*** Extrait choisi ***
Délégation académique au numérique éducatif

Usage expérimental de tablettes tactiles en classe de CM2

14 / 10 / 2014 | DGL

Comment vous est venue l’idée d’utiliser un ENT et des tablettes numériques avec votre classe de CM2 ?

L’école Edgar Quinet a accepté la proposition du Rectorat de jouer le rôle de classe pilote pour expérimenter l’usage en classe de tablettes tactiles, dans le cadre d’un partenariat établi entre le Ministère de l’Education Nationale, l’Académie de Créteil et la société Samsung.

Quelles étaient vos motivations pour accepter d’initier ce genre d’expérimentation ?

D’abord, il est nécessaire de replacer cette expérimentation dans son contexte sociologique. L’effectif de la classe comprend plusieurs élèves qui ne parlent pas français ; parmi eux, certains sont ce que l’on appelle -dans le jargon du métier- des « primo-arrivants ». Ils viennent d’arriver en France –certains depuis quelques semaines seulement- et la scolarisation d’un public allophone pose, comme on peut le comprendre, des difficultés bien spécifiques. Or, il nous a semblé que les tablettes numériques pouvaient considérablement aider les élèves et les enseignants pour permettre la meilleure insertion possible. Ensuite, pour répondre à votre question, il faut préciser que, paradoxalement, ces élèves « primo-arrivants » possèdent déjà, de facto, des compétences en matière de numérique, du fait même que ces élèves sont en permanence connectés aux membres de leur famille restés au pays. Ainsi, ils utilisent fréquemment le téléphone portable, la connexion Internet pour pouvoir préserver le lien familial et social.

Certes, mais comment faites-vous pour passer d’un usage privé des outils de communication à un usage pédagogique de ces outils au sein de la classe ? N’est-ce pas un peu risqué, précisément en raison de cette hétérogénéité sur le plan social dont vous venez de parler ?
*** Données fournies ***
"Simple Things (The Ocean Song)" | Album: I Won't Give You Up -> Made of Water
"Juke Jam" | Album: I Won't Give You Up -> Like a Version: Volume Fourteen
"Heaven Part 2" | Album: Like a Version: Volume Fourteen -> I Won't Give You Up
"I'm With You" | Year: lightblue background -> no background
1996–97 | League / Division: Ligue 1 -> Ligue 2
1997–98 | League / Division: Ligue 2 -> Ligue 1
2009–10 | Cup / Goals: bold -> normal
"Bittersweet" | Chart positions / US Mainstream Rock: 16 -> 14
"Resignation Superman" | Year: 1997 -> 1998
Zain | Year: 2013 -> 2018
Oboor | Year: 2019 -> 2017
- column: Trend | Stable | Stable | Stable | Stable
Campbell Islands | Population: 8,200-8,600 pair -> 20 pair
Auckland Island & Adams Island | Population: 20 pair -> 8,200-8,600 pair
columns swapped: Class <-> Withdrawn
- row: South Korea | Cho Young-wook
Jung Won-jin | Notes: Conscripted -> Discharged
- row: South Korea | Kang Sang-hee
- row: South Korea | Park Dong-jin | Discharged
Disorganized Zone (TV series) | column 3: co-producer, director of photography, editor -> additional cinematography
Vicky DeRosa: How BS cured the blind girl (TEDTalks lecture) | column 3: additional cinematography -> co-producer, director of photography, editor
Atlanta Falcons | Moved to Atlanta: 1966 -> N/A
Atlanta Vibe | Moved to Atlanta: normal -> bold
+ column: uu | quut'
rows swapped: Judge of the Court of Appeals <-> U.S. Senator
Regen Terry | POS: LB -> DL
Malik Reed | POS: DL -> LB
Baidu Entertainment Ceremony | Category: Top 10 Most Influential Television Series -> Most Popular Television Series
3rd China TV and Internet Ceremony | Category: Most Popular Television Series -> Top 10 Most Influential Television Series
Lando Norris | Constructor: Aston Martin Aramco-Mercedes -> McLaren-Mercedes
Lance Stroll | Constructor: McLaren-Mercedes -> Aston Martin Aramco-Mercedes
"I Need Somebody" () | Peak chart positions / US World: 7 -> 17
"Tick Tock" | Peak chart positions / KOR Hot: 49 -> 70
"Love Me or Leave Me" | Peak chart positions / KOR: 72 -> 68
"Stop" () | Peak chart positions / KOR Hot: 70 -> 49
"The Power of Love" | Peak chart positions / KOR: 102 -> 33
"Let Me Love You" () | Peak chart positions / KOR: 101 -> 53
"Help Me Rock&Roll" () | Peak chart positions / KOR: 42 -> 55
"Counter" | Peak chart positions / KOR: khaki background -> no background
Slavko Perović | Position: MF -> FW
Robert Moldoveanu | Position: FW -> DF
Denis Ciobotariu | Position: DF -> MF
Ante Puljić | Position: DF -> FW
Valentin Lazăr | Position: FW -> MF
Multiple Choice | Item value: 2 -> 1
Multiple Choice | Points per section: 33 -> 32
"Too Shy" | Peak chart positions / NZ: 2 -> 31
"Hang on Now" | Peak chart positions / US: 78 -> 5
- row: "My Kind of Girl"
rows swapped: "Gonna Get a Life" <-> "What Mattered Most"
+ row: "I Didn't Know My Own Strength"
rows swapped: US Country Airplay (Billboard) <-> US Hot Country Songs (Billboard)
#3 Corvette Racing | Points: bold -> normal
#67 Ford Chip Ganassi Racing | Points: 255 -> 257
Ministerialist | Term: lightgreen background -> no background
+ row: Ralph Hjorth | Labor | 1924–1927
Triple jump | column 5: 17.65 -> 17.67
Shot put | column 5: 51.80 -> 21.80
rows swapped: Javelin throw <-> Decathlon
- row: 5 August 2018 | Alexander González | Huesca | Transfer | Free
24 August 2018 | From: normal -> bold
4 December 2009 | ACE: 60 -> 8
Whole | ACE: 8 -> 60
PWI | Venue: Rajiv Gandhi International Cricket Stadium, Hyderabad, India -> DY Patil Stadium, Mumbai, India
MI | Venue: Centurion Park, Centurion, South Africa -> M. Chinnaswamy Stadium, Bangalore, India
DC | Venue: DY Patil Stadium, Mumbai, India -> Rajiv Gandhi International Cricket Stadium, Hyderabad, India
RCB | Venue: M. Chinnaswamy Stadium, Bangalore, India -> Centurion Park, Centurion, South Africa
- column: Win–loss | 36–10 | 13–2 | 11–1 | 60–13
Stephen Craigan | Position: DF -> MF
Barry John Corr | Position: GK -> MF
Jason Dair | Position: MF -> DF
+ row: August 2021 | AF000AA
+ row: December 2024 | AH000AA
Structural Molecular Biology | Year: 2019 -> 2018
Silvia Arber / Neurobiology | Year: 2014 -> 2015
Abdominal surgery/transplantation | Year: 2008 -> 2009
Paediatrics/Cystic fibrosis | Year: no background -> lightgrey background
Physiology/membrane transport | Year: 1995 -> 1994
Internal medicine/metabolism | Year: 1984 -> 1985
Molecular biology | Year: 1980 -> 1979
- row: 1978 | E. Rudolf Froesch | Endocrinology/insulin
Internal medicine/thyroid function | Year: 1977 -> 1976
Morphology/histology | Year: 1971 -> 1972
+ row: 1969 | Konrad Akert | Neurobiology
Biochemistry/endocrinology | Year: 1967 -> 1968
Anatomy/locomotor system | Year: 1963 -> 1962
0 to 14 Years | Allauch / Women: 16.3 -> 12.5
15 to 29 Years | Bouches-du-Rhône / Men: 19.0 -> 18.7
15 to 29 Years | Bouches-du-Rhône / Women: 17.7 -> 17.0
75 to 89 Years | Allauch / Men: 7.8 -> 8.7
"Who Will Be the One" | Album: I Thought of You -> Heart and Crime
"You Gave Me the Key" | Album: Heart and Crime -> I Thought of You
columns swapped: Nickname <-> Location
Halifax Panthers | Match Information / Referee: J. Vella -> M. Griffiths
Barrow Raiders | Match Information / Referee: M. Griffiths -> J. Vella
***
→ Consigne
Poursuivez l'entretien sur l'usage des tablettes tactiles en classe de CM2 à partir de l'endroit où il s'interrompt.

→ Résultat
Certes, cela n’était pas évident au départ. Mais en même temps, et paradoxalement, cette difficulté m’a paru pouvoir constituer un atout pour m’aider à gérer cette hétérogénéité. Ce qu’il faut comprendre, c’est que l’organisation de la classe obéit à un double principe. Le principe d’un enseignement commun à tous les élèves de la classe, et le principe de la personnalisation des parcours. Tout le sens de mon travail est de mettre en œuvre une différenciation –apporter à chaque élève en fonction de ses besoins personnels- sans perdre de vue l’impératif de la cohésion générale du groupe. Ainsi, concrètement, les activités du matin sont centrées sur l’apprentissage de la lecture et de la langue française, ce qui est bien sûr un élément fondamental tous les élèves, et bien entendu pour aider les élèves étrangers à s’intégrer. Les activités de l’après-midi sont davantage centrées sur les arts plastiques, les sciences et la culture humaniste.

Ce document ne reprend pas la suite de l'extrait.